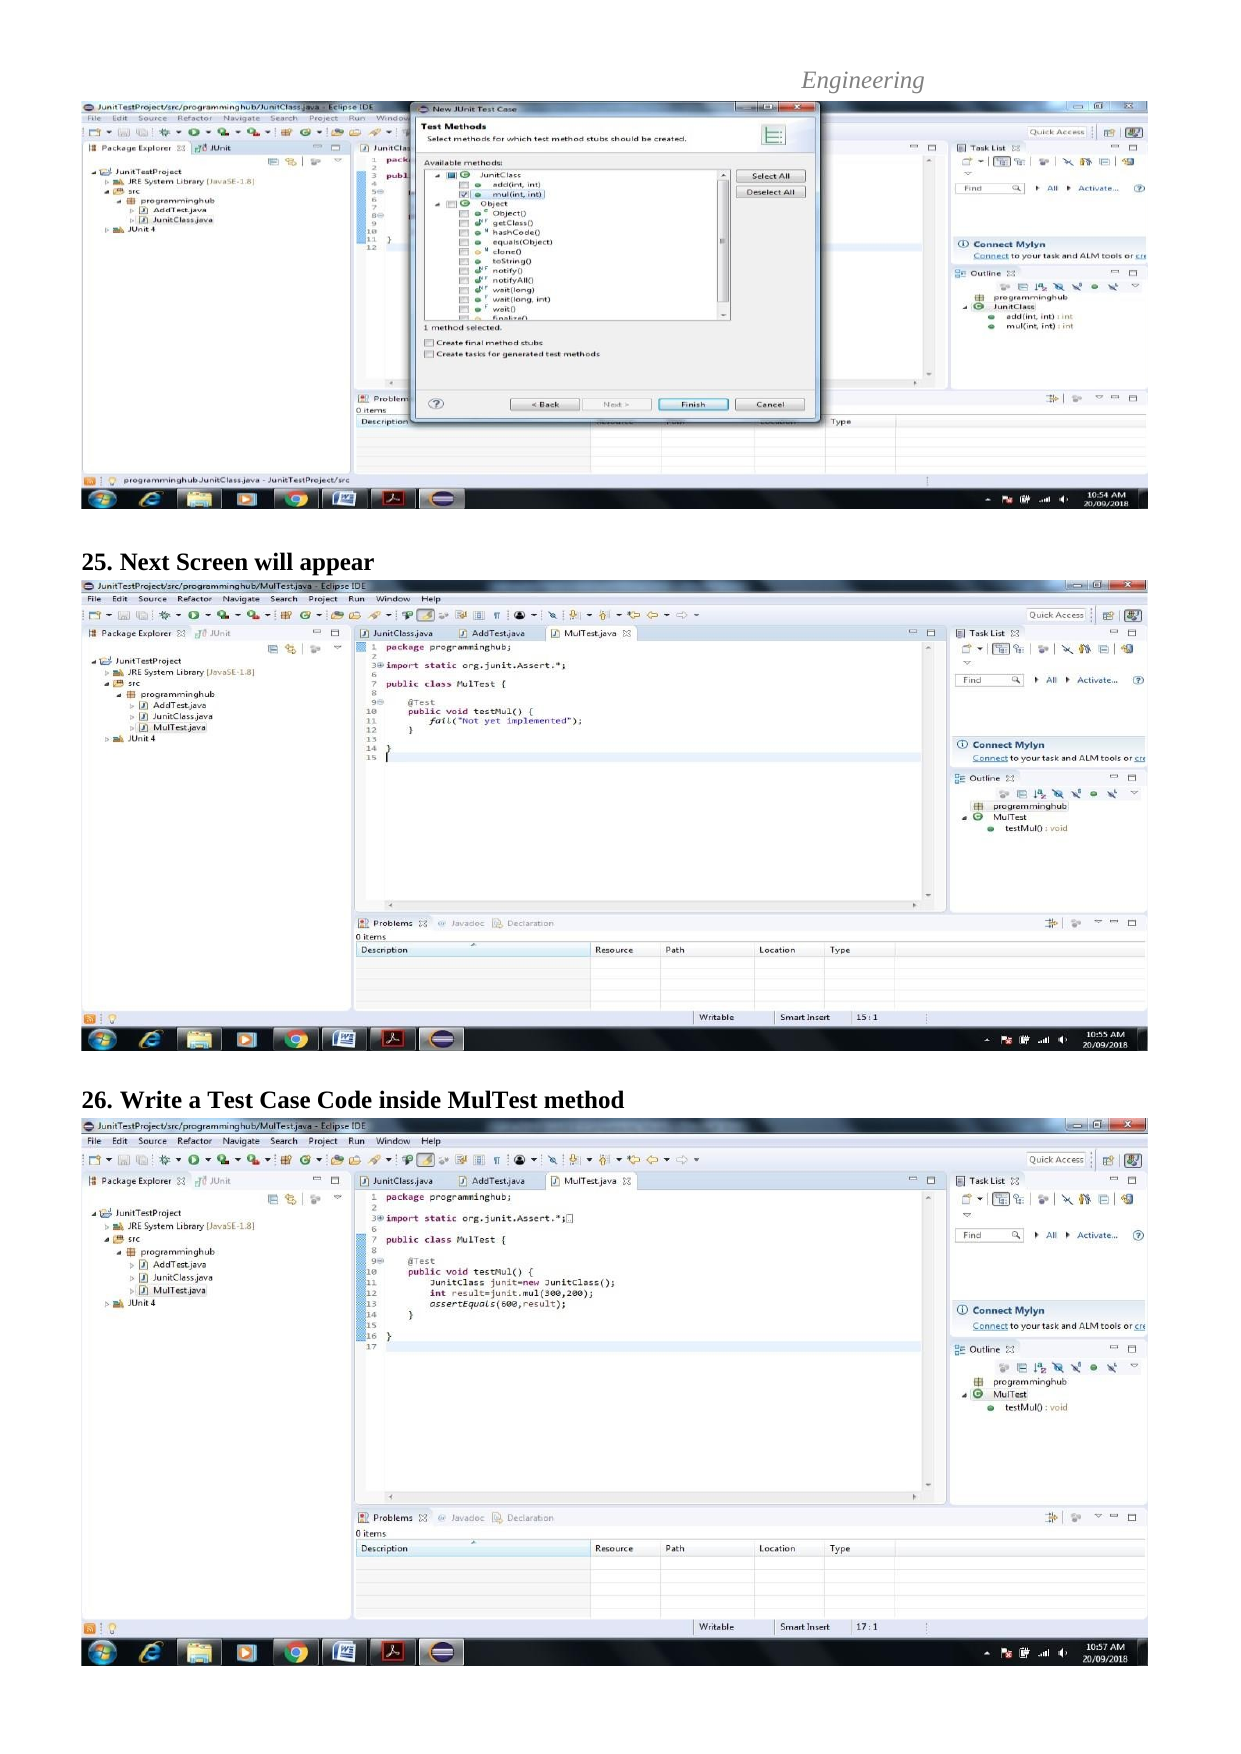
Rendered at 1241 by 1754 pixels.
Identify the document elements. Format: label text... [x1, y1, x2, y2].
----------------------------------------
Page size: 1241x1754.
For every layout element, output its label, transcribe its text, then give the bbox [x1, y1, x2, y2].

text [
----------------------------------------
▶ _Your goal_
The answer needed is a single number: how many lines in the records above hold the string "text". Please write nothing else.

▶ _Solution for this task_
3